Я читал первый из двух томов избранных произведений Оскара Уайльда.
— Замаскировали под книжку для детей, — объяснял отец матери. — Смотри: чтобы цензура пропустила «Портрет», для отвода глаз специально его сказки напечатаны — «Счастливый принц», «Великан-эгоист», «Рыбак и его душа»… Но они тоже не такие уж и детские!
— А что в его романе запретного? — удивилась мама. — История, смахивающая на сказку. Наш Гоголь тоже нечто подобное написал, и у Бальзака есть «Шагреневая кожа» — похожая, согласись, история.
— Так да не так! — горячился отец. — Уайльд разрушает устойчивые стереотипы и заставляет думать, понимаешь: не слепо принимать на веру какие-то установки, а именно — думать. В любом государстве всегда в опале люди, которые мыслят сами. Их книги — тоже.
Мама почему-то напрягалась, даже по сторонам оглядывалась, и, переходя почти на шепот, спрашивала:
— Книжка запрещенная, что ли? Ты уж поскорее отдай ее режиссеру. И чему он вас там, интересно, учит?
— Книжка-то нормальная, люди ненормальные, — отец улыбался, и в его улыбке сквозила какая-то веселая злость. — Представь, что подумает какая-нибудь передовая доярка-орденоносица, если услышит, допустим, такие слова, — он листал сиреневый томик и декламировал:
Но каждый, кто на свете жил, Любимых убивал, Один — жестокостью, другой — Отравою похвал, Трус — поцелуем, тот, кто смел, — Кинжалом наповал.— Да уж! — вздохнула мама. — Сильные страсти, яркие личности. Это не для нас. Как доярка станет повышать надои, если у нее в личной жизни не все в порядке? Уж лучше пусть она живет тихо-мирно с пьяницей-мужем, сопливыми детьми, хорошей зарплатой и ни о каких устремлениях души не думает.
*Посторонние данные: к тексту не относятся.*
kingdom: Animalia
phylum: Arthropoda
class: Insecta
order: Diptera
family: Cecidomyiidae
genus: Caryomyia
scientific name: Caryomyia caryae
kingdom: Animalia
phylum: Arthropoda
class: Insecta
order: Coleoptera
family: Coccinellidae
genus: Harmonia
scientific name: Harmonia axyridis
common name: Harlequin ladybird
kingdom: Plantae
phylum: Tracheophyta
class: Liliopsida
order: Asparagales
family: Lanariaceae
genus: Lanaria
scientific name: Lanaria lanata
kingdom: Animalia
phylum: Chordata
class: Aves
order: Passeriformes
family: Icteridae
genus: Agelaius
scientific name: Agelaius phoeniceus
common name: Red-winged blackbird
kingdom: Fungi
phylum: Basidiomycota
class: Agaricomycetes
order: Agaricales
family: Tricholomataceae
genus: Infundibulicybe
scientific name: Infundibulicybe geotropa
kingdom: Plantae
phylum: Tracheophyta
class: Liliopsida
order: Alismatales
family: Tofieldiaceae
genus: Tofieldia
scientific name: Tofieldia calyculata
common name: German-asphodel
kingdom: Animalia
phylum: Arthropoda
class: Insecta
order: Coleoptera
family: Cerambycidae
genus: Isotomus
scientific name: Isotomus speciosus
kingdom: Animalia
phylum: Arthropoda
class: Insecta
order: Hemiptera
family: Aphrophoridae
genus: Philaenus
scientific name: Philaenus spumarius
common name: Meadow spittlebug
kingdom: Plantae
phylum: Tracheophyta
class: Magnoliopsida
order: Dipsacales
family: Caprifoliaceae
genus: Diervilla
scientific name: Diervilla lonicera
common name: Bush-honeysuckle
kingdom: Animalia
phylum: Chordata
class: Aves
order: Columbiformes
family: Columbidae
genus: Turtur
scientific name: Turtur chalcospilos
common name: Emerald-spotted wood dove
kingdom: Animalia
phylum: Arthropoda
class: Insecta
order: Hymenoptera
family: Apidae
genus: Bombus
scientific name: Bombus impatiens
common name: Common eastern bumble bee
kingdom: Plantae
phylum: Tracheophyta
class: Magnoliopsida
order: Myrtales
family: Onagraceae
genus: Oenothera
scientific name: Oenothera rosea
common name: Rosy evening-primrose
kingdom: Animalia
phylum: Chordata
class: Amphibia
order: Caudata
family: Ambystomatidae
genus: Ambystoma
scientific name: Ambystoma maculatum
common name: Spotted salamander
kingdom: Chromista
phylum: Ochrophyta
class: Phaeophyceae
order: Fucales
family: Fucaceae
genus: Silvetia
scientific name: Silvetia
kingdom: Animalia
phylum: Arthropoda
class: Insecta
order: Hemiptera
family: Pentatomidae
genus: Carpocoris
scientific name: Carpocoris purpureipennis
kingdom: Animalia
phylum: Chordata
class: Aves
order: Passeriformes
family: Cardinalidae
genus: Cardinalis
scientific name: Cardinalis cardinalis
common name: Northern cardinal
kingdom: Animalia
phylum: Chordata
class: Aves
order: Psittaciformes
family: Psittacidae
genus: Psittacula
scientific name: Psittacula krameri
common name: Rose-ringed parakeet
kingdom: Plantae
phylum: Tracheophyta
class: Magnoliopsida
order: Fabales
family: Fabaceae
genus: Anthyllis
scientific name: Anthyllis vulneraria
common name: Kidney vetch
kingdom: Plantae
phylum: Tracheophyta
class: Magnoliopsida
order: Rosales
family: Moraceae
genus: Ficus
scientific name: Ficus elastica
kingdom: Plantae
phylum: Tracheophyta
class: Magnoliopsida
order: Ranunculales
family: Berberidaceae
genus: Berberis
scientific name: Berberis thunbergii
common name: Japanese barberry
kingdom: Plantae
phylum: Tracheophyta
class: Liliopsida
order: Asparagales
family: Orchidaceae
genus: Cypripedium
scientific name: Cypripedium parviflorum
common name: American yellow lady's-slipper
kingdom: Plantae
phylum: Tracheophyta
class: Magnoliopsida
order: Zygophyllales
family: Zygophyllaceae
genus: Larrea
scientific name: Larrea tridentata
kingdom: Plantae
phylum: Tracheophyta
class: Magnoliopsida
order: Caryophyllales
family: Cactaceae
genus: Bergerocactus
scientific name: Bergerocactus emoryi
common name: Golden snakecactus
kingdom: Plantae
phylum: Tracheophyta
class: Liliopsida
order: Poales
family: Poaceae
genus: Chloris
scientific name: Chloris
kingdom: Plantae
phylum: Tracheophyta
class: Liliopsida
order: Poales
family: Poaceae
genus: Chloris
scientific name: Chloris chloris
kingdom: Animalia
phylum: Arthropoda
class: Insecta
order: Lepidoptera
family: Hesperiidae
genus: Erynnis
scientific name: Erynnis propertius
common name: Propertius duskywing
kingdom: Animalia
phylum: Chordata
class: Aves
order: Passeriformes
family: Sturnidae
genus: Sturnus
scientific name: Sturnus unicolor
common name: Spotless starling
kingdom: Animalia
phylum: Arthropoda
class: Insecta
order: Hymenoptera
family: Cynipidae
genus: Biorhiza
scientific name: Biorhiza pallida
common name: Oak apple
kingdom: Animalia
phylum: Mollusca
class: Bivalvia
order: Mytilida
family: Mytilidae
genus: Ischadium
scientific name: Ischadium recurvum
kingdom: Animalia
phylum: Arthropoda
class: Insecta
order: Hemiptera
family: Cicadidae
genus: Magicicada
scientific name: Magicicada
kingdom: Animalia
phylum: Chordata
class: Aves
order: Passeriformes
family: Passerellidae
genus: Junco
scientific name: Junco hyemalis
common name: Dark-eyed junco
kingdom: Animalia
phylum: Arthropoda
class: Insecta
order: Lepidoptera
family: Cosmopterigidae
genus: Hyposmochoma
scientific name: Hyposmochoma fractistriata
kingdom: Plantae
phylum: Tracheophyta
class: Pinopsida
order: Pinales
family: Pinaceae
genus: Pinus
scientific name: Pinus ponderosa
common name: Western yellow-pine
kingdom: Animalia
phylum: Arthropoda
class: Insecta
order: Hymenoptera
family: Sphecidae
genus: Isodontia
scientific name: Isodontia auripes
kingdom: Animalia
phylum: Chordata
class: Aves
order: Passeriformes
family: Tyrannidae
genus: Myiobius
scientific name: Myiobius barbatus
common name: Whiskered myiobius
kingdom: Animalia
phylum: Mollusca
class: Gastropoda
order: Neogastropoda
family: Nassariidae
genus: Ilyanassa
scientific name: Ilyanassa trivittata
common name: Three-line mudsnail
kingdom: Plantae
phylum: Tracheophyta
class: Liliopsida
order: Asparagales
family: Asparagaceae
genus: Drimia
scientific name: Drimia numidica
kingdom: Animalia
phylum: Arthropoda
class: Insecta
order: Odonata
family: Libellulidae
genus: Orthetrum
Конечно, так проще…
— А простота хуже воровства, — весело сверкал глазами отец. — Хорошо, хоть есть книги, которые заставляют иначе видеть мир. Даже не знаю, где я их буду брать, когда режиссер уедет…
Режиссера папа никогда не называл по имени-отчеству, просто — Режиссер. Мне кажется, что с большой буквы. Каким образом его занесло в наш поселок, точно никто не знал. Но ходил слух, что раньше он работал чуть ли не в Москве в каком-то большом театре. Однако то ли не так, как надо, поставил спектакль, то ли какое-то воззвание подписал, а оно оказалось за границей, то ли в каком-то «Метрополе» что-то не то делал — в результате Режиссера выслали за пределы столицы, но он не захотел жить на 101-м километре и сам уехал на Дальний Восток, а уж тут попал в наш поселок: вакансия для него нашлась только в народном театре, никакой больше.
Книги Режиссеру, наверное, присылали друзья из Москвы. В нашем сельпо таких не продавали, на полках пылились брошюрки о решениях очередного съезда компартии, пропагандистские книжки о советском образе жизни, сборники каких-то постановлений в серых обложках, тисненных золотом, но, впрочем, яркими пятнами среди них выделялись картонные книжки-раскладки для малышни и томики Аркадия Гайдара и Льва Кассиля — отличные книги, но сколько же можно печатать одно и то же? Других детских писателей в стране как будто и не существовало. По крайней мере мы в своем поселке их книг не видели.